Akhir-akhir ini sering kita jumpai banyak pedagang hewan yang membuka lapak disekitar jalan raya disekitar kita, hal ini sudah menjadi agenda rutin tahunan dalam rangka menyambut hari Raya Idhul Adha. Banyak pedagang hewan kurban yang memberikan penawaran pada masyarakat dengan berbagai variasi mulai dari jenis, ukuran dan harga yang bersaing. Fenomena ini dirasa sangat membantu masyarakat muslim yang hendak melaksanakan Ibadah Kurban dimana kita cukup datang di lokasi-lokasi tertentu yang banyak tersedia pilihan sehingga kita bisa memilah dan memilih hewan yang layak dan sesuai untuk dapat kita jadikan hewan kurban.
Akan tetapi perlu kita sadari pula bahwa banyak pedagang hewan kurban yang menempatkan hewan peliharaannya dipinggir jalan, dengan jumlah bayak namun tidak diimbangi dengan jumlah pedagang yang seimbang untuk melakukan fungsi control dan pengawasan. Pernah dijumpai ada 3 orang pedagang yang membawa 30 ekor kambing dan 10 ekor sapi, hal ini jelas tidak berimbang untuk dapat dilakukan pengawasan demi keselamatan berbagai pihak.Â
Sehingga ditakutkan banyak hewan yang lepas dari control dan pengawasan akan mengakibatkan kerugian pada pihak lain. dan sudah pasti bahwa berdagang di area Jalan Raya merupakan bentuk pelanggaran yang tidak boleh dilakukan, akan sangat mengganggu lalulintas dan angkutan jalan. namun hal ini masih sering kita jumpai saat ini.
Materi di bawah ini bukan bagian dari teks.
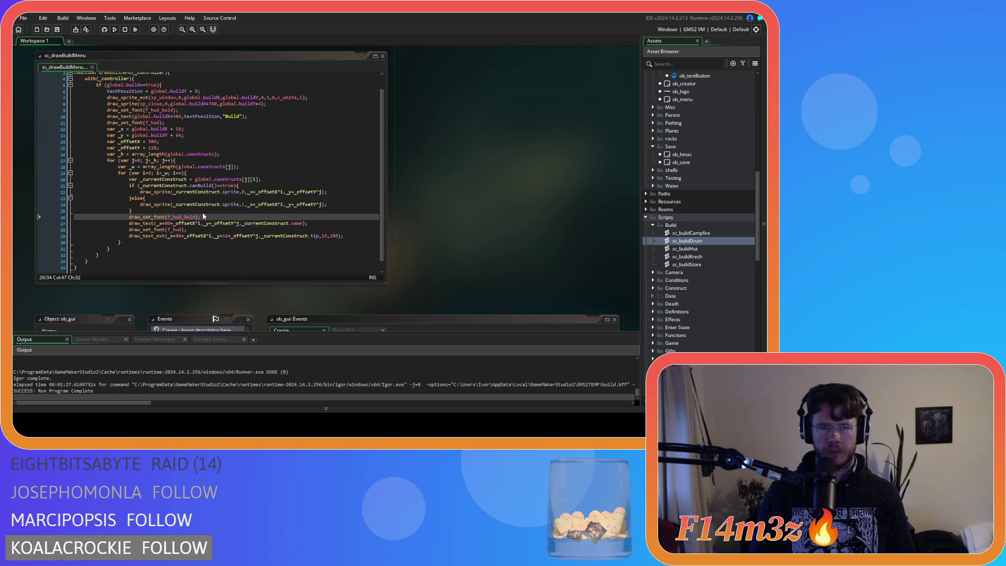
click(305, 228)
Pernah suatu hari terdapat kambing yang lepas dari ikatannya, dan karena kurang nya pengawasan sehingga kambing ini berkeliaran di jalan raya, padahal kondisi lalu linta disekitar jalan tersebut sangat ramai kendaran dari segala arus. Dan mungkin karena kambing tersebut juga mengalami tekanan saat lepas tadi mengakibatkan si kambing berhenti mendadak dan mengakibatkan tertabraknya kambing oleh sebuah mobil. Dan pemilik kambing tersebut baru menyadari bahwa kambingnya lepas dari pengawasannya saat pengendara menyampaikan bahwa kambing yang ia miliki tertabrak Mobil di jalan raya.
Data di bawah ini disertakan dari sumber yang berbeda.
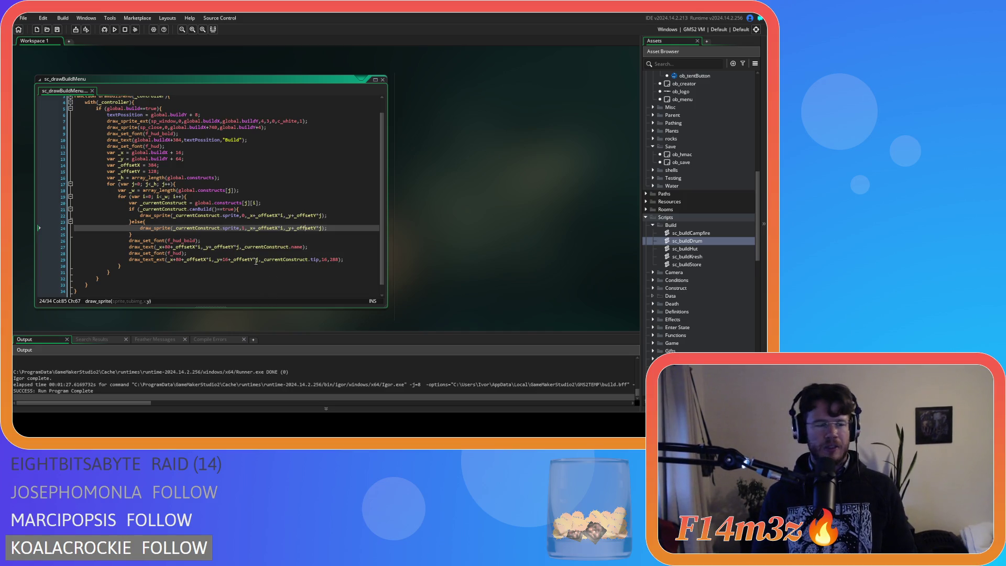
mouse_move(206, 203)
Lantas jika kita melihat kasus tersebut maka pihak mana yang harus bertanggungjawab atas tertabraknya kambing tersebut. Jika berdasarkan pada Pasal 234 ayat (1) UU No. 22 tahun 2009maka Pengemudi, pemilik kendaraan bermotor, dan/atau perusahaan angkutan umum bertanggung jawab atas kerugian yang diderita oleh penumpang dan/atau pemilik barang dan/atau pihak ketiga karena kelalaian pengemudi.Â
Namun terdapat pengecualian  terhadap pasal ini yang diatur pada pasal 234 ayat (3) UU No. 22 tahun 2009 yang menyatakan bahwa tidak berlaku jika : adanya keadaan memaksa yang tidak dapat dielakkan atau diluar kemampuan pengemudi; disebabkan oleh perilaku korban sendiri atau pihak ketiga; dan/atau disebabkan Gerakan orang dan/atau hewan walaupun telah diambil tindakan pencegahan. Sehingga jika mengacu pada aturan tersebut maka pengendara mobil yang menabrak kambing tidak dapat dibebani tanggungjawab atas matinya kambing tersebut.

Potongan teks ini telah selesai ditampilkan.